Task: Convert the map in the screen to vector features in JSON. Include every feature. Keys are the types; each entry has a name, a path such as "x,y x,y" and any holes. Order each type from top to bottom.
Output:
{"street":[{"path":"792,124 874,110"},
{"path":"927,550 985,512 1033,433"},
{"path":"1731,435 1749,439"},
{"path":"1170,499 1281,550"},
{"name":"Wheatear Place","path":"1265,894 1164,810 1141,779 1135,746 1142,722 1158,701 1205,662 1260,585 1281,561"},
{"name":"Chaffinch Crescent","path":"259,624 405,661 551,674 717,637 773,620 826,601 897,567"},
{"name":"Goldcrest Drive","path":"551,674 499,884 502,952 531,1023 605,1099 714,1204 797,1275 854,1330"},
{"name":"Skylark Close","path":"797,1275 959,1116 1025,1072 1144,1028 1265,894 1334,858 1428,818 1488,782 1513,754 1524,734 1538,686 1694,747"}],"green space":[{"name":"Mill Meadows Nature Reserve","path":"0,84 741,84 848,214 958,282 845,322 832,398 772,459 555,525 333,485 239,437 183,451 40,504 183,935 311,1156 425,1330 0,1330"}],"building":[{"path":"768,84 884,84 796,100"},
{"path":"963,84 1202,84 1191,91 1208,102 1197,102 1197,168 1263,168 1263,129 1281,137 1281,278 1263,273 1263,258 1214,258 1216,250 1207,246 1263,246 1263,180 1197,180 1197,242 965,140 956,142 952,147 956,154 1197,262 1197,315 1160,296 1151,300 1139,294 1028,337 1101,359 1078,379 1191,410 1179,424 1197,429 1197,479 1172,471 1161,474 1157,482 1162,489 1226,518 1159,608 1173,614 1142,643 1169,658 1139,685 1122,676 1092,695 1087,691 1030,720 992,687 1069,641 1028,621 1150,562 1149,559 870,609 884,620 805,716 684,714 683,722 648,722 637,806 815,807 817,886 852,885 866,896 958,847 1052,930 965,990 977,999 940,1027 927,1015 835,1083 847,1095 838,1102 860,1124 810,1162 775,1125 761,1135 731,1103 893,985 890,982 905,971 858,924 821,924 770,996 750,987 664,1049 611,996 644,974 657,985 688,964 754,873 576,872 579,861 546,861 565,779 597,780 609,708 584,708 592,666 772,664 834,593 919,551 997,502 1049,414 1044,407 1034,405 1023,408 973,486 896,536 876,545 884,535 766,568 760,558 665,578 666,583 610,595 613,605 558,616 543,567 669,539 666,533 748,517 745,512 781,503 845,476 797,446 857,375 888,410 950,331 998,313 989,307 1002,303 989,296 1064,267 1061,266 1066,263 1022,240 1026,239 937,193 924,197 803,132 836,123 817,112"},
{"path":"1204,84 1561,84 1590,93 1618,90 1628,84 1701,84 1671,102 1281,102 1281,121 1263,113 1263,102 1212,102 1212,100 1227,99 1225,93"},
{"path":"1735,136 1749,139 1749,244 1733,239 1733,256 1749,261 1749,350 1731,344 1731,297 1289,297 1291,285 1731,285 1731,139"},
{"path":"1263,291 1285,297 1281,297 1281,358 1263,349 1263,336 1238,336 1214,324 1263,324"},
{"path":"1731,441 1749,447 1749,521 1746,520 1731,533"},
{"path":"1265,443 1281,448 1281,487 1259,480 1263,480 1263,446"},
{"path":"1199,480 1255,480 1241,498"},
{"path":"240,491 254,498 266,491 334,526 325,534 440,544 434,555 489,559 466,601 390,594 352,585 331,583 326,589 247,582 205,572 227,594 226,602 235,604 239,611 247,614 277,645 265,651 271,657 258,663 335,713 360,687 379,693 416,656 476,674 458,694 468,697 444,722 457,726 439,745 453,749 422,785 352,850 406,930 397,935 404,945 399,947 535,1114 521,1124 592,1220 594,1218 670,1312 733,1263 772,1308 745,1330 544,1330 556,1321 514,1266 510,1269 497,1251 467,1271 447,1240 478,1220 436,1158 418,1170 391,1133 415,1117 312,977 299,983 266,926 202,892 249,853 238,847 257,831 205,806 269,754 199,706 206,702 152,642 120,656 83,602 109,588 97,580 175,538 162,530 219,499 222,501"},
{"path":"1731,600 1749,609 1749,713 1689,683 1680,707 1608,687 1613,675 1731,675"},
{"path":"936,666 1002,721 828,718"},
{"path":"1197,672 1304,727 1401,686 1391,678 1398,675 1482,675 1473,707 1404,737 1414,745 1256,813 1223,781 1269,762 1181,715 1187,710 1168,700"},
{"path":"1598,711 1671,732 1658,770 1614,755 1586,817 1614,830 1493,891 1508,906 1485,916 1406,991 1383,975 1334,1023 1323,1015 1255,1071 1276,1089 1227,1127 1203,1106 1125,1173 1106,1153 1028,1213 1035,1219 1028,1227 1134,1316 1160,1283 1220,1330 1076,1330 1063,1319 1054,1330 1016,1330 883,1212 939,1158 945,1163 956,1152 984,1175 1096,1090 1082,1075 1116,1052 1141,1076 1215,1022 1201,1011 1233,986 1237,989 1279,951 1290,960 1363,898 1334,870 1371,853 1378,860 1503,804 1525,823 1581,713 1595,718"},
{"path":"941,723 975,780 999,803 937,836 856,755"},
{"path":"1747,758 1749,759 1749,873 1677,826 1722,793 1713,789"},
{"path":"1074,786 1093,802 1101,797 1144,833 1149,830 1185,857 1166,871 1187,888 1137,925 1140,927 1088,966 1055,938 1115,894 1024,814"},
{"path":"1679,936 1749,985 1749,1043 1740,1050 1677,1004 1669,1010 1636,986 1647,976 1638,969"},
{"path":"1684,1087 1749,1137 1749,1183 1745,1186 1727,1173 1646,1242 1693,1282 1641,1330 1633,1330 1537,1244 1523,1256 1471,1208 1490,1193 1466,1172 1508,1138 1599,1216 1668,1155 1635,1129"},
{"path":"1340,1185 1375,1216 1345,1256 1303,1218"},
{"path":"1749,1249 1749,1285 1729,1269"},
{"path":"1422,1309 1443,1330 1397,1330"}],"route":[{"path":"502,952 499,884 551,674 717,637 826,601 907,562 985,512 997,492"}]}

### Task brief
Please report the number of lines in the data that include the word "name", and add no other text.

### Your solution
5